Questionnaire 

Nicola Bergamaschi


Quels sont les films (et séries) qui vous habitent ?

Je me sens surtout habité par les films que je fabrique au moment où je les fabrique.

Qu’attendez-vous qu’un film produise en vous ?

Un sorte d'oxygène pour les yeux et les oreilles, une émotion quelque peu lumineuse.

C’est quoi pour vous la magie du cinéma ou la magie au cinéma ?

On peut considérer la magie du cinéma de façon très négative, comme une construction, parfois extrêmement maîtrisée, à une échelle proprement industrielle, qui se fonde sur une culture dominante, et dont les finalités ne sont pas forcement émancipatrices. Alors si je fabrique des films, je ne pense pas trop être un magicien, je ne cherche pas à maîtriser des illusions. J'essaie de faire du cinéma comme un jeu, avec le sérieux des enfants qui jouent. Ou bien comme pour vivre un rêve, avec cette sensation que dans le rêve tout est signifiant.

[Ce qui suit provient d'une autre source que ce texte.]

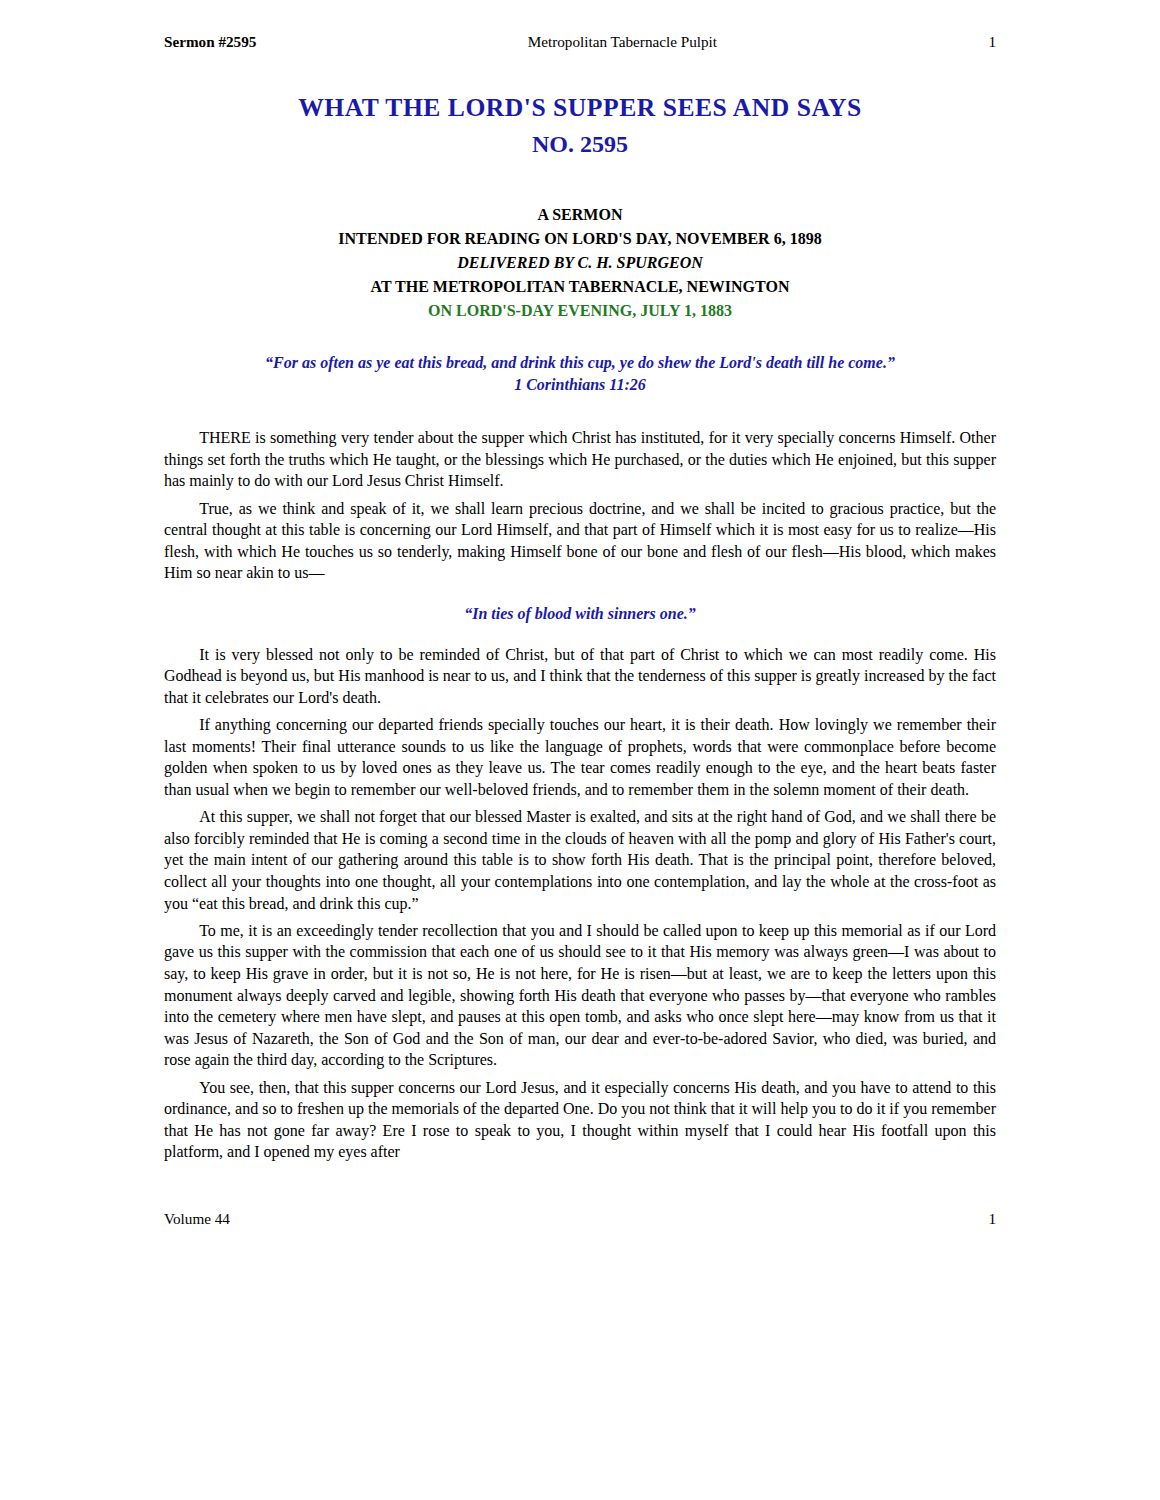Sermon #2595 Metropolitan Tabernacle Pulpit 1
WHAT THE LORD'S SUPPER SEES AND SAYS
NO. 2595
A SERMON
INTENDED FOR READING ON LORD'S DAY, NOVEMBER 6, 1898
DELIVERED BY C. H. SPURGEON
AT THE METROPOLITAN TABERNACLE, NEWINGTON
ON LORD'S-DAY EVENING, JULY 1, 1883
“For as often as ye eat this bread, and drink this cup, ye do shew the Lord's death till he come.” 1 Corinthians 11:26
THERE is something very tender about the supper which Christ has instituted, for it very specially concerns Himself. Other things set forth the truths which He taught, or the blessings which He purchased, or the duties which He enjoined, but this supper has mainly to do with our Lord Jesus Christ Himself.
True, as we think and speak of it, we shall learn precious doctrine, and we shall be incited to gracious practice, but the central thought at this table is concerning our Lord Himself, and that part of Himself which it is most easy for us to realize—His flesh, with which He touches us so tenderly, making Himself bone of our bone and flesh of our flesh—His blood, which makes Him so near akin to us—
“In ties of blood with sinners one.”
It is very blessed not only to be reminded of Christ, but of that part of Christ to which we can most readily come. His Godhead is beyond us, but His manhood is near to us, and I think that the tenderness of this supper is greatly increased by the fact that it celebrates our Lord's death.
If anything concerning our departed friends specially touches our heart, it is their death. How lovingly we remember their last moments! Their final utterance sounds to us like the language of prophets, words that were commonplace before become golden when spoken to us by loved ones as they leave us. The tear comes readily enough to the eye, and the heart beats faster than usual when we begin to remember our well-beloved friends, and to remember them in the solemn moment of their death.
At this supper, we shall not forget that our blessed Master is exalted, and sits at the right hand of God, and we shall there be also forcibly reminded that He is coming a second time in the clouds of heaven with all the pomp and glory of His Father's court, yet the main intent of our gathering around this table is to show forth His death. That is the principal point, therefore beloved, collect all your thoughts into one thought, all your contemplations into one contemplation, and lay the whole at the cross-foot as you “eat this bread, and drink this cup.”
To me, it is an exceedingly tender recollection that you and I should be called upon to keep up this memorial as if our Lord gave us this supper with the commission that each one of us should see to it that His memory was always green—I was about to say, to keep His grave in order, but it is not so, He is not here, for He is risen—but at least, we are to keep the letters upon this monument always deeply carved and legible, showing forth His death that everyone who passes by—that everyone who rambles into the cemetery where men have slept, and pauses at this open tomb, and asks who once slept here—may know from us that it was Jesus of Nazareth, the Son of God and the Son of man, our dear and ever-to-be-adored Savior, who died, was buried, and rose again the third day, according to the Scriptures.
You see, then, that this supper concerns our Lord Jesus, and it especially concerns His death, and you have to attend to this ordinance, and so to freshen up the memorials of the departed One. Do you not think that it will help you to do it if you remember that He has not gone far away? Ere I rose to speak to you, I thought within myself that I could hear His footfall upon this platform, and I opened my eyes after
Volume 44 1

C’est quoi votre définition de la cinéphilie ?

Je n'ai pas vraiment de définition mais peut-être que l'espoir de tout cinéphile est celui de rester dans l'enfance par le cinéma. Ce qui est très difficile car on sort de l'enfance même si on regarde beaucoup des films. Par contre, personne ne regarde les films comme les enfants, les enfants boivent les films et les apprennent par cœur. Ce sont peut-être les vrais cinéphiles et les cinéphiles adultes en sont peut-être des pâles imitations.

Parlez-nous de quelqu’un que vous avez côtoyé ou que vous côtoyez qui vous a influencé dans votre pratique.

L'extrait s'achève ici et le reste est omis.